What about Europe? This came after the economic crisis, which had a huge impact on Greece. Now, again, there is criticism of Germany.

I worry for Europe. I wrote early on, quoting Michele Gelfand of the University of Maryland, that you have two types of cultures in the world. Tight cultures and loose cultures. The former are very authority-bound, top-down, order-taking, collectivist. Loose cultures are individualistic, less top-down, less order-taking, less collectivist. In pandemics tight cultures appear to do better in many ways than loose cultures. China, Singapore, Hong Kong Korea, Germany, are tight cultures. Italy, Spain, to some extent Greece, are loose cultures. And loose cultures in a pandemic seem to be really challenged.

I fear that the disparity in the economic impact of this crisis between Italy and Germany may become so great, and that the bailout required by Italy could become so large, that the country will have no other option but to leave the European Union and devalue its currency as the only way of basically going forward. I do not predict that, but I worry about it.

Finally, what are your thoughts on the sudden – almost total – digitization of business, education, daily life?

The coronavirus will accelerate any pre-existing trend and will expose and exacerbate any pre-existing weakness. One of the trends that was already there was more distant working or online retail. The crisis will accelerate these trends. It will exacerbate weaknesses like companies living with a high amount of credit, not having a strong balance sheet. A similar situation will arise with unhealthy populations – with health issues like being overweight to having diabetes etc. There will be lack of social trust. Those kinds of weaknesses. It’s like the mother of all stress tests. I really see both.
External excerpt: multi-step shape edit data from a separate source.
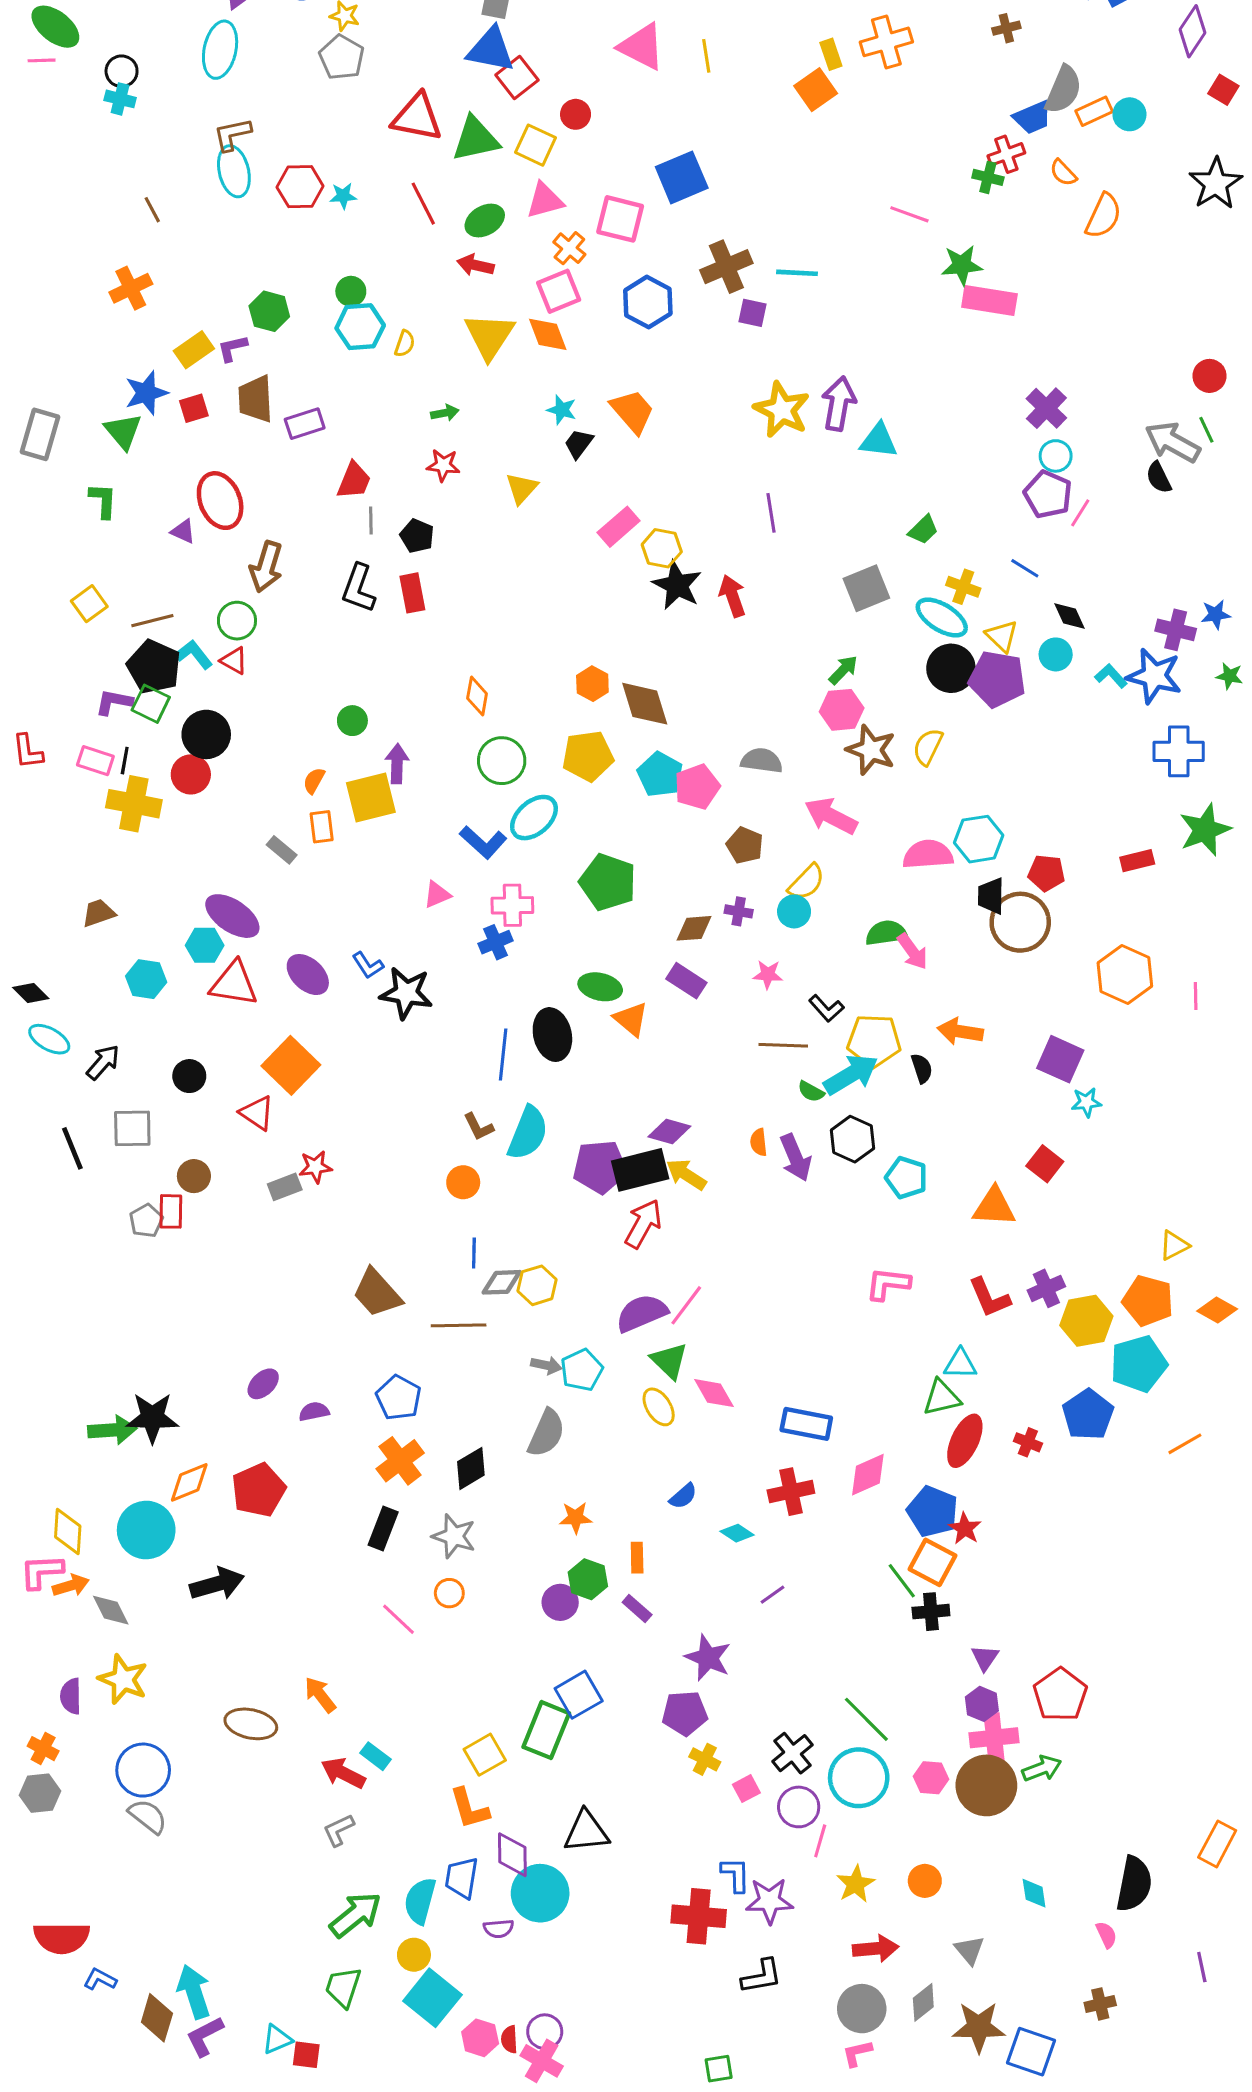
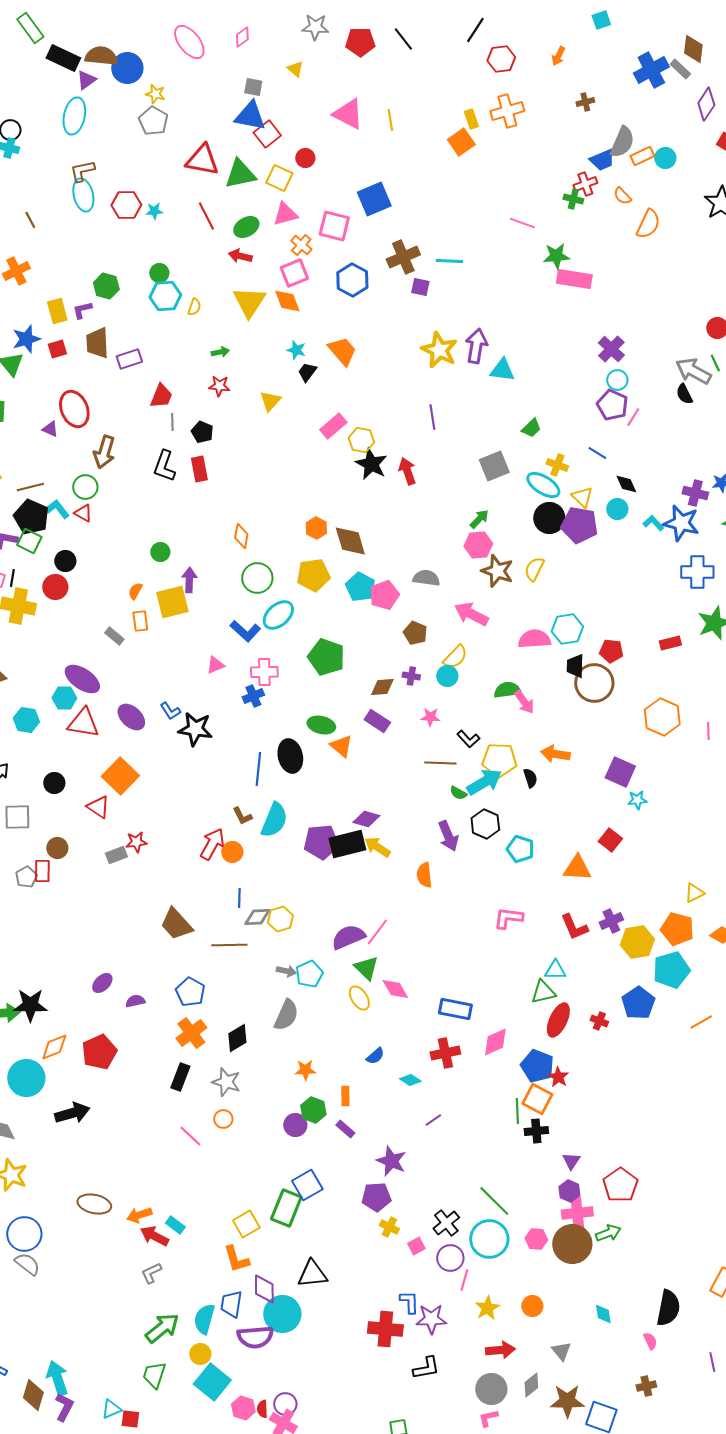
yellow rectangle: (194, 350) -> (57, 311), turned -70
black circle: (206, 734) -> (65, 561), size x0.7
orange semicircle: (759, 1142) -> (424, 875), moved, size x1.4
red arrow: (643, 1224) -> (212, 844), moved
green line: (902, 1581) -> (517, 1111), turned 35
orange arrow: (320, 1695) -> (139, 1215), moved, turned -70
purple semicircle: (499, 1929) -> (255, 1337), size x1.8
purple L-shape: (205, 2036) -> (64, 1407), turned 144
You mentioned education. I do see online education accelerated. The discussion we are having today, the two of us, I had a similar one during this last week with colleagues from Dubai, Santiago, Istanbul and Sao Paolo. And you know what I am discovering? That this is actually pretty good. As a journalist I always believed in the motto “if you don’t go, you don’t know,” but now this is changing to “if you don’t Zoom, you don’t know.” Our exchange of ideas is 90 percent of what I would get from coming to Athens. This will change the way I act and work. It does not mean I will not come to Greece, but I will take more advantage of technology.